In the forum comment below, how many requests per second did the writer's benchmark of misses reach on a single machine?

╭─ Document passage

For fun I did a test benchmarking misses, getting 60 million rps on a single machine :) For my high throughput tests the network overhead is so high, that to discover the limit of the server the benchmark client has to be run over localhost. Not terribly useful; most people's networks will peg well before the server software. Especially true if your objects aren't tiny or if you batch requests at all.
I've yet to see anyone who really needs anything higher than a million RPS. The extra idle threads and general scalability help keep the latency really low, so they're still useful even if you aren't maxing out rps.
You can see tests here too: https://memcached.org/blog/persistent-memory/ - these folks might dismiss this testing as "not a cache trace", but I don't feel that's very productive.
Specifically to the cache traces though, that's just not how I test. I never get traces from users but still have to design software that /will/ typically work. Instead I test each subsystem to failure and ensure a non pathological dropoff. IE; if you write so fast the LRU would slow you down, the algorithm degrades the quality of the LRU instead of losing performance; which is fine since in most of these cases it's a bulk load, peak traffic period, load spike, etc.
I've seen plenty of systems overfit to production testing where shifts in traffic (new app deploy, new use case, etc) will cause the system to grind to a halt. I try to not ship software like that.

╰─
╭─ Given records

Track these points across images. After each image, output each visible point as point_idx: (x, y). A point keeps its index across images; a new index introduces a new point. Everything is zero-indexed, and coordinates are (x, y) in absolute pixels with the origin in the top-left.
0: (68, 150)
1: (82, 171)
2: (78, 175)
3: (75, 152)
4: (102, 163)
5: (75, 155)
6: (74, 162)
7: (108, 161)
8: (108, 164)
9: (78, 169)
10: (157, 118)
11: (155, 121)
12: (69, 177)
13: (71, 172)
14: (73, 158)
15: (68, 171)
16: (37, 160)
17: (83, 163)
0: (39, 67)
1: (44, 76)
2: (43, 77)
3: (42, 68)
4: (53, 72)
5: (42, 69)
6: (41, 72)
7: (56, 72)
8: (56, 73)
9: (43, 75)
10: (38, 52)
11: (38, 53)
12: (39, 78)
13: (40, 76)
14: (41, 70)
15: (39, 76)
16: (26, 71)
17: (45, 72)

╰─
╭─ Given records

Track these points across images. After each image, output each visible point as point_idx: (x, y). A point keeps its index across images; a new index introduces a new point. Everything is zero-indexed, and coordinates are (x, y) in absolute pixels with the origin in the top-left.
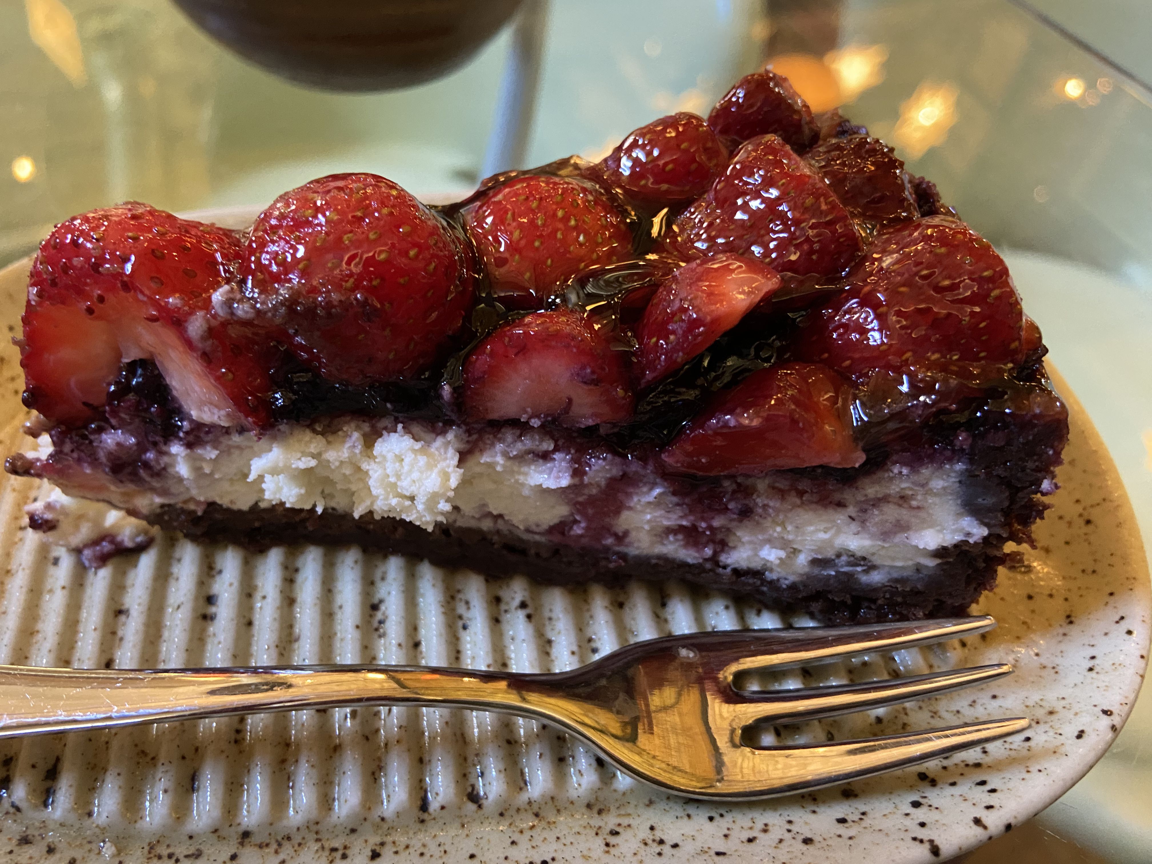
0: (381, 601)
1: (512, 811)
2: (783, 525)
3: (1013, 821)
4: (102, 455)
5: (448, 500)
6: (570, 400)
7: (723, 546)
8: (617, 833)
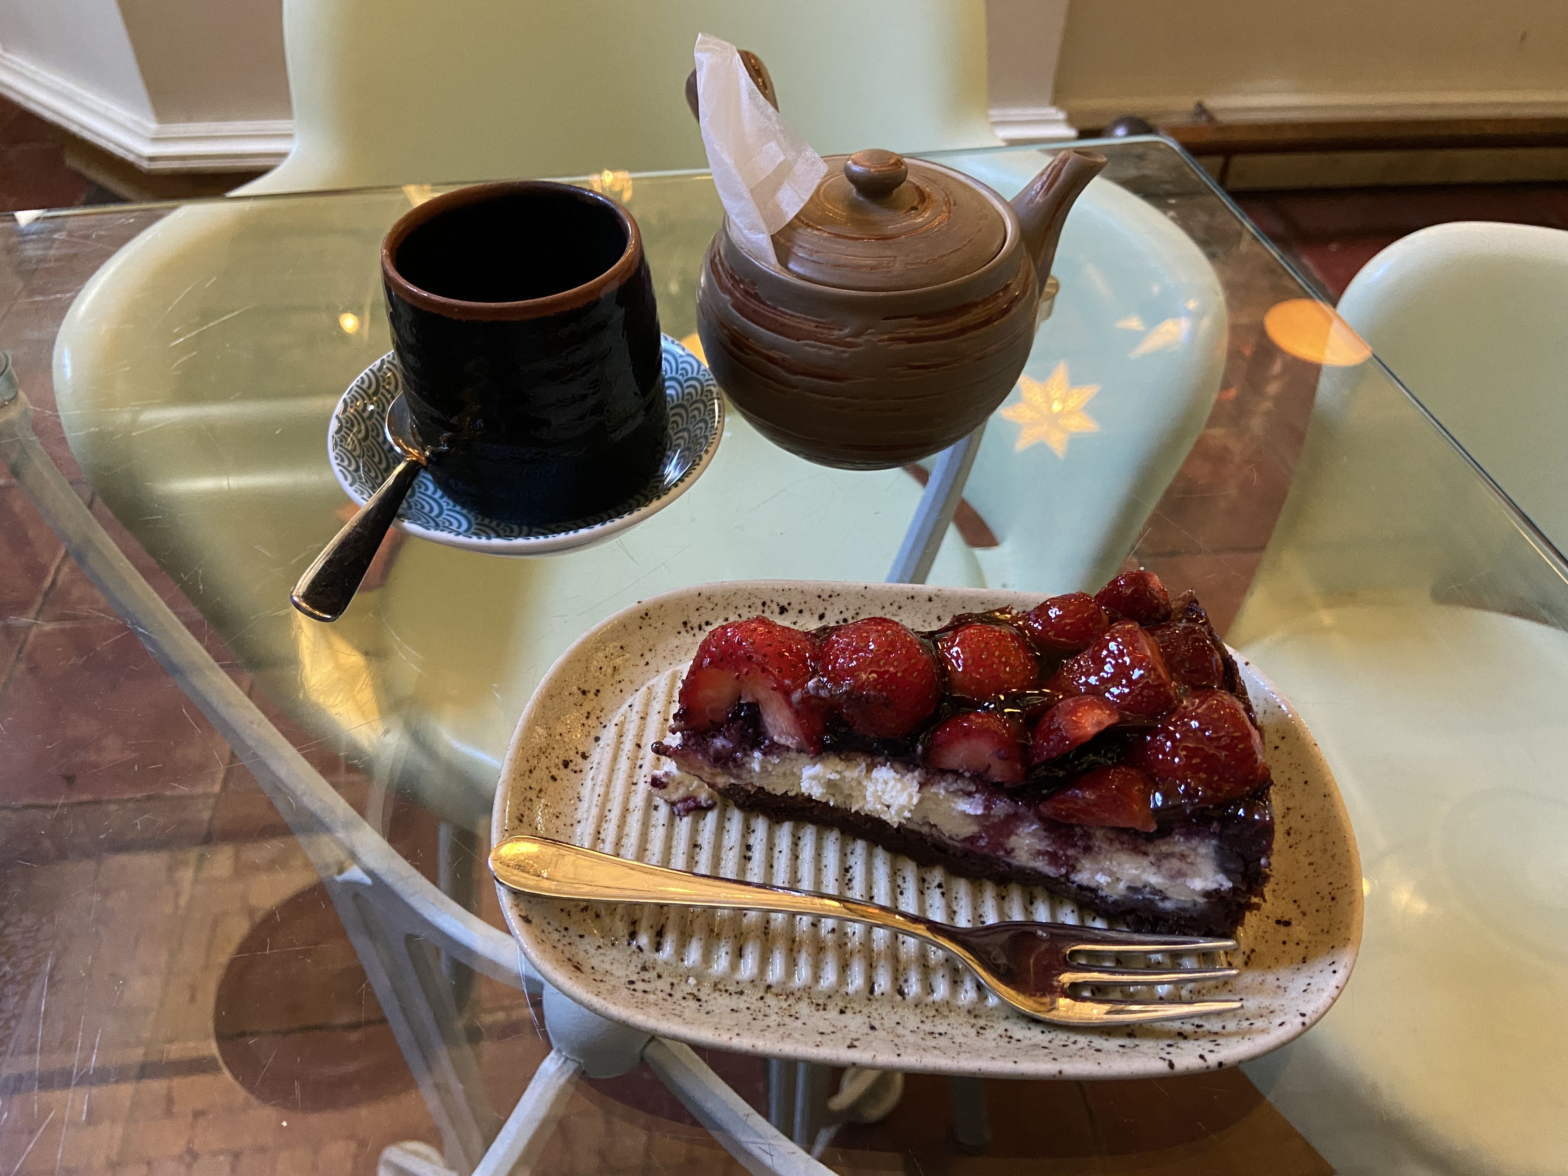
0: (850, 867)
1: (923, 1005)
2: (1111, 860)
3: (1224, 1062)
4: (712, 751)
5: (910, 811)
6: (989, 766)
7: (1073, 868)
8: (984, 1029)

╰─

> Answer space
60 million requests per second.